Task to complete:
Output the listing below in full, exactly as written.

Entries supplied:
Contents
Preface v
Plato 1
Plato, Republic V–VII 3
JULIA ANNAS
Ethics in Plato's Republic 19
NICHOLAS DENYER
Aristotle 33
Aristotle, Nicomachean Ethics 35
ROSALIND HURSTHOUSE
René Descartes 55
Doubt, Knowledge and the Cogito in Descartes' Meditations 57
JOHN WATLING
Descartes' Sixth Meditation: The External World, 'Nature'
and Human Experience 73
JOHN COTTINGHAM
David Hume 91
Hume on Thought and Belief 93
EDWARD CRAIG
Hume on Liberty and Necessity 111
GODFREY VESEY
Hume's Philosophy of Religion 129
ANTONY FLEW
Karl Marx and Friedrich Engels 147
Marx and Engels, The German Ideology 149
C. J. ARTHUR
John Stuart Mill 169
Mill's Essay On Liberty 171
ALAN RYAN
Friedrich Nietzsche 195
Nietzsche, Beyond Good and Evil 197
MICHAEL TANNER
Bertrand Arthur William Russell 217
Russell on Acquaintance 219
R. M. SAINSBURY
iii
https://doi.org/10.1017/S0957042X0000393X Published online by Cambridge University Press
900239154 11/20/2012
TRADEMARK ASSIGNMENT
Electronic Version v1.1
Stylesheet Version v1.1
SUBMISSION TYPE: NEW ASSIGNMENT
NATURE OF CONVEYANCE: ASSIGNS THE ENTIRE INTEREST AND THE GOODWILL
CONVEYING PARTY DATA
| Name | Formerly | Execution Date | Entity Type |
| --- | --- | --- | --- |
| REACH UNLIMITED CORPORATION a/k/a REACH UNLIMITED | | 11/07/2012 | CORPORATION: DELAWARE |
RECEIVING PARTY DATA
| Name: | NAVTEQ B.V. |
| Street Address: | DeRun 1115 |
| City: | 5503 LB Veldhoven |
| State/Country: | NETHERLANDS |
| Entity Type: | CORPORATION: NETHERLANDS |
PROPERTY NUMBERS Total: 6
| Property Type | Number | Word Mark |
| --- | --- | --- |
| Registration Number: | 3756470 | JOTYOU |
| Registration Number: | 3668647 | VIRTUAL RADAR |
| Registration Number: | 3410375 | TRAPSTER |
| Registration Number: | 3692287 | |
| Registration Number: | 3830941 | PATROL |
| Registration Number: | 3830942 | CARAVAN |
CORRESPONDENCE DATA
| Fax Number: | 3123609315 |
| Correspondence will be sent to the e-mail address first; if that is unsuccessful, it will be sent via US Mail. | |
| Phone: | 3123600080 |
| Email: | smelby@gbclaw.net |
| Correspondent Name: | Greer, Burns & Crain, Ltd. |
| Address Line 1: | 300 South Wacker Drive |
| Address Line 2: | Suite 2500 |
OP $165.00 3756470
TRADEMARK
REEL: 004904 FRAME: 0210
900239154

Answer to this task:
Contents
Preface v
Plato 1
Plato, Republic V–VII 3
JULIA ANNAS
Ethics in Plato's Republic 19
NICHOLAS DENYER
Aristotle 33
Aristotle, Nicomachean Ethics 35
ROSALIND HURSTHOUSE
René Descartes 55
Doubt, Knowledge and the Cogito in Descartes' Meditations 57
JOHN WATLING
Descartes' Sixth Meditation: The External World, 'Nature'
and Human Experience 73
JOHN COTTINGHAM
David Hume 91
Hume on Thought and Belief 93
EDWARD CRAIG
Hume on Liberty and Necessity 111
GODFREY VESEY
Hume's Philosophy of Religion 129
ANTONY FLEW
Karl Marx and Friedrich Engels 147
Marx and Engels, The German Ideology 149
C. J. ARTHUR
John Stuart Mill 169
Mill's Essay On Liberty 171
ALAN RYAN
Friedrich Nietzsche 195
Nietzsche, Beyond Good and Evil 197
MICHAEL TANNER
Bertrand Arthur William Russell 217
Russell on Acquaintance 219
R. M. SAINSBURY
iii
https://doi.org/10.1017/S0957042X0000393X Published online by Cambridge University Press
900239154 11/20/2012
TRADEMARK ASSIGNMENT
Electronic Version v1.1
Stylesheet Version v1.1
SUBMISSION TYPE: NEW ASSIGNMENT
NATURE OF CONVEYANCE: ASSIGNS THE ENTIRE INTEREST AND THE GOODWILL
CONVEYING PARTY DATA
| Name | Formerly | Execution Date | Entity Type |
| --- | --- | --- | --- |
| REACH UNLIMITED CORPORATION a/k/a REACH UNLIMITED | | 11/07/2012 | CORPORATION: DELAWARE |
RECEIVING PARTY DATA
| Name: | NAVTEQ B.V. |
| Street Address: | DeRun 1115 |
| City: | 5503 LB Veldhoven |
| State/Country: | NETHERLANDS |
| Entity Type: | CORPORATION: NETHERLANDS |
PROPERTY NUMBERS Total: 6
| Property Type | Number | Word Mark |
| --- | --- | --- |
| Registration Number: | 3756470 | JOTYOU |
| Registration Number: | 3668647 | VIRTUAL RADAR |
| Registration Number: | 3410375 | TRAPSTER |
| Registration Number: | 3692287 | |
| Registration Number: | 3830941 | PATROL |
| Registration Number: | 3830942 | CARAVAN |
CORRESPONDENCE DATA
| Fax Number: | 3123609315 |
| Correspondence will be sent to the e-mail address first; if that is unsuccessful, it will be sent via US Mail. | |
| Phone: | 3123600080 |
| Email: | smelby@gbclaw.net |
| Correspondent Name: | Greer, Burns & Crain, Ltd. |
| Address Line 1: | 300 South Wacker Drive |
| Address Line 2: | Suite 2500 |
OP $165.00 3756470
TRADEMARK
REEL: 004904 FRAME: 0210
900239154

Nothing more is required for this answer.